The LED can be used to cure the resin with a minimum of light intensity. In the past, in order to cure a resin with a halogen light source, the intensity of the light source as a whole was increased to increase the intensity of light in the absorption wavelength band of camphorquinone, but at the same time, it was not necessary to cure the resin. The intensity of the light in the band is also increased, and the heat generated by the emitted light including such unnecessary light causes the haze of the concave mirror, but the present invention can solve this problem.

By the way, examples of the present invention include the following examples.

(1) For each LED, a condenser lens may be arranged in front of the LED chip light emitting element to condense the light emitted from this LED.

(2) As an optical system means, instead of using an optical fiber, a condenser lens, or the like, a hollow pipe whose inner diameter becomes smaller toward the irradiation port, and the inner wall is aluminum-coated so that the LED light is totally reflected. Things, LED
The light emitted from may be condensed.

(3) A lens may be placed at the irradiation port of the light irradiation head to collimate the emitted light. At this time, the irradiation port does not have to be close to the affected area.

[0030]

The photopolymerizable resin curing light source device of the present invention employs a plurality of LEDs as its light emitting source and emits light having a wavelength of 430 to 340 which is the absorption wavelength band of camphorquinone.
Since we chose the wavelength range of 480 nm, as a whole,
The photopolymerizable resin can be sufficiently polymerized with light having a smaller intensity than before. As a result, the power supply can be downsized. Further, since the sufficient intensity of light can be obtained, it is not necessary to bring the irradiation port very close to the affected area, and by placing a lens on the irradiation port of the light irradiation head and collimating the emitted light, the irradiation port can be further extended to the affected area. It is possible to separate the irradiation port from dirt and damage of the irradiation port is reduced. Further, since no heat is generated, it is safe and does not require a cooling fan, and the haze of the concave mirror which is the condensing optical system means of the third embodiment is reduced.

Further, the light emitting diode as the light source is extremely little deteriorated, does not require adjustment for each use, and can be continuously used for a long time.

Further, as described above, since the power source can be downsized and the cooling fan is unnecessary, the overall size of the device can be made compact.

[Brief description of drawings]

FIG. 1 is a block diagram showing a schematic configuration of a light source device for curing a photopolymerization resin which is an embodiment of the present invention, showing an example using an optical fiber as a condensing optical system.

FIG. 2 is a block diagram showing a schematic configuration of a light source device for curing a photopolymerization resin which is another embodiment of the present invention, showing an example in which a condenser lens is used as a condenser optical system.

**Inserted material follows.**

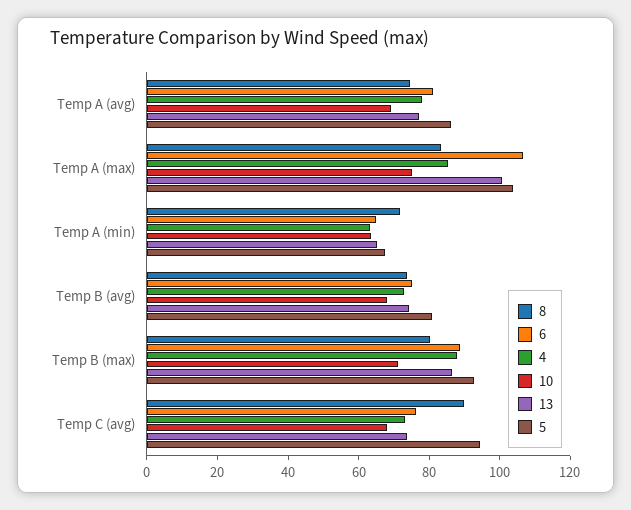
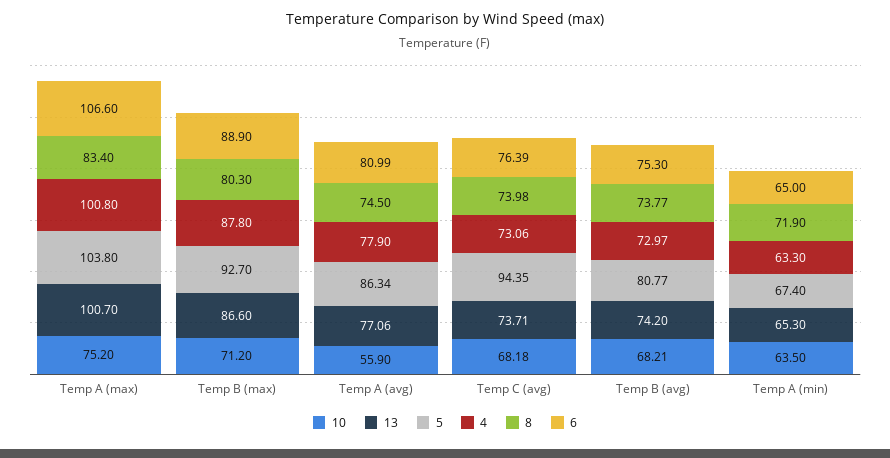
10, Temp A (avg): 70 -> 55.9
4, Temp A (max): 85 -> 100.8
8, Temp C (avg): 90 -> 73.98

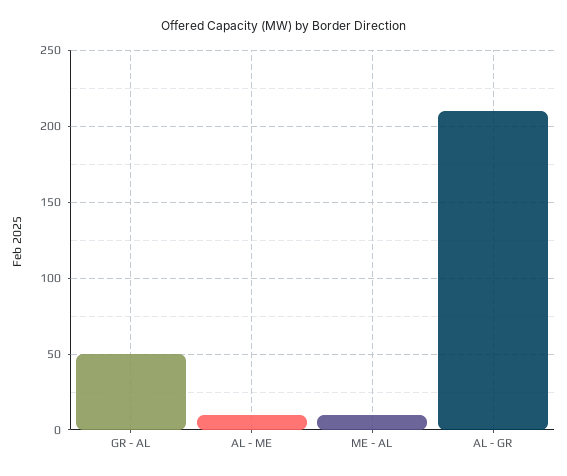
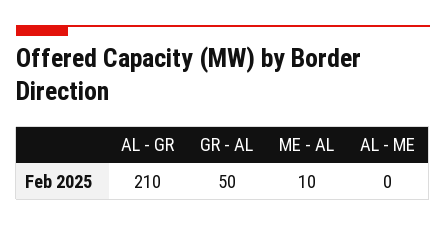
AL - ME: 10 -> 0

FIG. 3 is a block diagram showing a schematic configuration of a light source device for curing a photopolymerization resin which is another embodiment of the present invention, showing an example in which a concave mirror is used as a condensing optical system.

FIG. 4 is a diagram showing a relationship between a spectrum of light obtained by the conventional light source device, a spectrum of light obtained by the light source device of the embodiment of the present invention, and an absorption wavelength band of camphorquinone.

Claims (1)

[Claims] 1. A plurality of light emitting diodes having peak emission wavelengths in the range of 430 to 480 nm, optical system means for condensing the light of these light emitting diodes, and light for outputting the light condensed by the optical system means. A light source device for curing a photopolymerization type resin, characterized in that it is configured by an irradiation means.